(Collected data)
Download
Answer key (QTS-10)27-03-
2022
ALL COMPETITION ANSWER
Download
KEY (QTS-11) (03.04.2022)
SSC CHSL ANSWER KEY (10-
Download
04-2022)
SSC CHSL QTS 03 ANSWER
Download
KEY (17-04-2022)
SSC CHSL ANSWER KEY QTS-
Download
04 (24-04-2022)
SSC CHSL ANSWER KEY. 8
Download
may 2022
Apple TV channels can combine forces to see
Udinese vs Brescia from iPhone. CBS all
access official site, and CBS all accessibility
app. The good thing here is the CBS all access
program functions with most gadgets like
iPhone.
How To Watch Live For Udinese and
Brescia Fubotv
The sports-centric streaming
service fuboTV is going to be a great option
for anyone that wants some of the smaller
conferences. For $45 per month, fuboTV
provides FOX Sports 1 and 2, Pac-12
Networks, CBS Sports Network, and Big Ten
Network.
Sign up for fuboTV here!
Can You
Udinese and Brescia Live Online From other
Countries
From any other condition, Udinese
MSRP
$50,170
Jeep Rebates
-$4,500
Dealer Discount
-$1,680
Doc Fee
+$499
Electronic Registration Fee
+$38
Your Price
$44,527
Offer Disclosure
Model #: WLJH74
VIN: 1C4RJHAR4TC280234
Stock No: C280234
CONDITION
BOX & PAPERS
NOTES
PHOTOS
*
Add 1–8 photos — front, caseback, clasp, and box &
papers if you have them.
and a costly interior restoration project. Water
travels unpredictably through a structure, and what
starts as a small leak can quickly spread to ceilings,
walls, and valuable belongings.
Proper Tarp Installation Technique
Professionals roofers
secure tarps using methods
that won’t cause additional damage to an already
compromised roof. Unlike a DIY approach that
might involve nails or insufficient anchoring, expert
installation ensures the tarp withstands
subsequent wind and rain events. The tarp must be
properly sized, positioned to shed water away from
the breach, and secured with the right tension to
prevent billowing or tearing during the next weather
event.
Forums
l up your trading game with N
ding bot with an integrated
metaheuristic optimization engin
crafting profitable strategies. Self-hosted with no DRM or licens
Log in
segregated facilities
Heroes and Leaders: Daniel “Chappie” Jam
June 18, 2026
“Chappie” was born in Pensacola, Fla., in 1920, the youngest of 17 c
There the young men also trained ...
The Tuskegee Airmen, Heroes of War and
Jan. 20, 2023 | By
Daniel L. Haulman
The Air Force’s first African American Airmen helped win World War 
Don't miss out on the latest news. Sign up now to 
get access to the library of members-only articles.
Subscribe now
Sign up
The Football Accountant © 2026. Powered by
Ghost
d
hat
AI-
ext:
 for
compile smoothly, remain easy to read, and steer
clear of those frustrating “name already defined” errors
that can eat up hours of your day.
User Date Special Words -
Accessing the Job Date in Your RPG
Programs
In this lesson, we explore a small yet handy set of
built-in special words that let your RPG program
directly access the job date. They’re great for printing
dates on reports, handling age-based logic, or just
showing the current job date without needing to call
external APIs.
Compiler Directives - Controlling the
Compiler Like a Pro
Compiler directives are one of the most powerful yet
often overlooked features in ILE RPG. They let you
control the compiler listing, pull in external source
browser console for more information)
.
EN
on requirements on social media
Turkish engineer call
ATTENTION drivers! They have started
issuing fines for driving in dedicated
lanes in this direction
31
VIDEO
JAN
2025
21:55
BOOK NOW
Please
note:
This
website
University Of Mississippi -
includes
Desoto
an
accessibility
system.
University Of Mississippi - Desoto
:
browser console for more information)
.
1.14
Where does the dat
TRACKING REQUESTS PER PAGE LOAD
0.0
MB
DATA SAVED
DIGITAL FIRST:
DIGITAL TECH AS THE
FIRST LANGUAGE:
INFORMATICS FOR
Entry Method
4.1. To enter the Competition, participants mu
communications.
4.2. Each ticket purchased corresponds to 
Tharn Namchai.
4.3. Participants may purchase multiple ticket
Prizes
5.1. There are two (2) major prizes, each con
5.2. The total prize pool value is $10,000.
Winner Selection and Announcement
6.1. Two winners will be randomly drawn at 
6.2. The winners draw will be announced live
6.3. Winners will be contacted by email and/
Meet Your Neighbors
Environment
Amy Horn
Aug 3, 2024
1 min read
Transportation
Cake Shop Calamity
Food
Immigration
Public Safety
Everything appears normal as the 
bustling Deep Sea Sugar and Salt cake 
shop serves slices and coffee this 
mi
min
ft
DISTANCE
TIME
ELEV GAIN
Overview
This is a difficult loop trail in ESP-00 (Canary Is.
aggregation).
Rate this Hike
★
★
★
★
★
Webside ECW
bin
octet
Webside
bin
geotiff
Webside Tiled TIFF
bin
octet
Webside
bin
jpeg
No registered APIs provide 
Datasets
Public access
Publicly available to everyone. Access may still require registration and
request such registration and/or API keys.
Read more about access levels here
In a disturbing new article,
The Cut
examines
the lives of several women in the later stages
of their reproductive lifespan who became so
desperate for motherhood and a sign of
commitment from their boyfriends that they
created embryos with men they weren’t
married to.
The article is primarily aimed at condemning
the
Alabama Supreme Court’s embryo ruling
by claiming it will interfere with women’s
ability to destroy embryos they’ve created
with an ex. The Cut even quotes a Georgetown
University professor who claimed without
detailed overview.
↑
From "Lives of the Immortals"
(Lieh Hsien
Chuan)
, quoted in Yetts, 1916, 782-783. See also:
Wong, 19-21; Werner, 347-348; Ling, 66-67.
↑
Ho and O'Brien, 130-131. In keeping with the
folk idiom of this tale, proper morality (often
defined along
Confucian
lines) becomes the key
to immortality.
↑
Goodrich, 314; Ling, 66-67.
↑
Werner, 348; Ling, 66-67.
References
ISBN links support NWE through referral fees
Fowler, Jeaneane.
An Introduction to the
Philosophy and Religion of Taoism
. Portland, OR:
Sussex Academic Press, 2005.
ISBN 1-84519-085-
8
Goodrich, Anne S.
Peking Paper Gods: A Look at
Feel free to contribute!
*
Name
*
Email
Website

#### What is expected:
Among the lines above, find those with the word "that". Copy them.

#### Task result:
for anyone that wants some of the smaller
that won’t cause additional damage to an already
compromised roof. Unlike a DIY approach that
that can eat up hours of your day.
built-in special words that let your RPG program
commitment from their boyfriends that they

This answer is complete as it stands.